Module serialization

Module serialization 

Source
Expand description

Zero-copy array persistence for fixed/var width Arrow arrays used by the store.

§Why a custom on-disk format instead of Arrow IPC?

This module persists Arrow arrays in a minimal, mmap-friendly container so we can reconstruct ArrayData zero-copy from a single memory-mapped region. Using Arrow IPC (stream/file) directly would:

  • Increase file size from extra framing, padding, and metadata.
  • Require additional allocations and buffer copies during decode.
  • Prevent us from keeping a single contiguous payload per array, which hurts scan performance.

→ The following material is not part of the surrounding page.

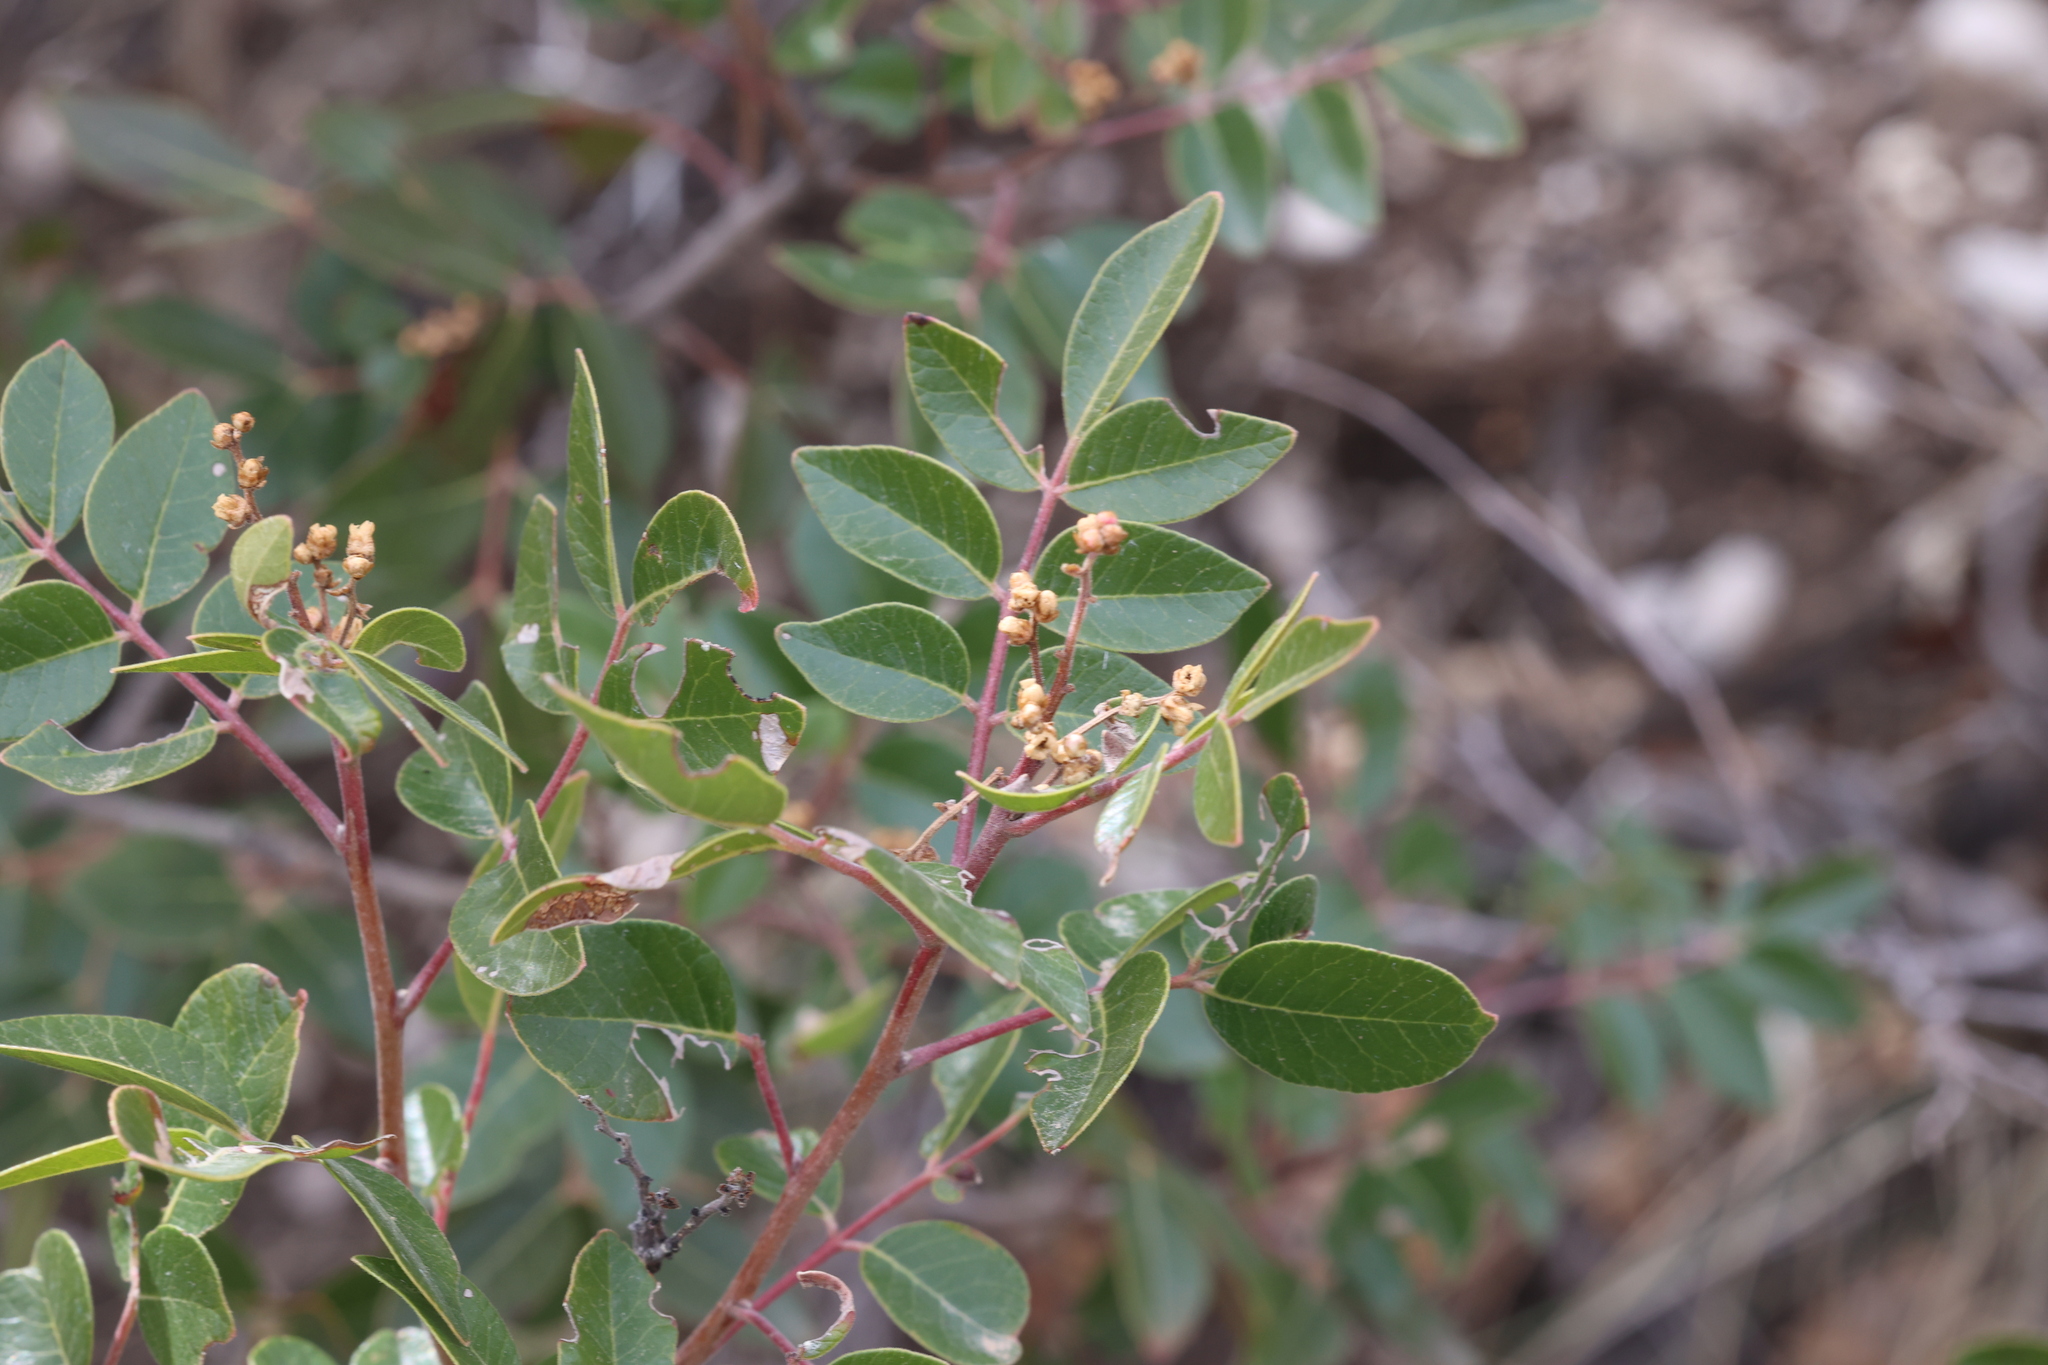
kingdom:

Design goals of this format:

  • Minimal headers: fixed-size header plus raw buffers only, no framing or schema objects.
  • Predictable contiguous payloads: each array’s bytes live together in one region, ideal for mmap and SIMD access.
  • True zero-copy rebuild: deserialization produces ArrayData that references the original mmap directly, avoiding memcpy.
  • Simpler invariants: deliberately omits certain features (e.g., null bitmaps) to keep the format compact and reconstruction trivial.
  • Stable codes: layout and type tags are explicitly pinned with compile-time checks to avoid silent corruption.

Net effect: smaller files, faster scans, and preserved zero-copy semantics tailored to this storage engine’s access pattern, at the cost of leaving out some of the generality of Arrow IPC.

Functions§

deserialize_array
Deserialize zero-copy from a pager blob.
serialize_array
Serialize array buffers with a minimal header (no nulls supported yet).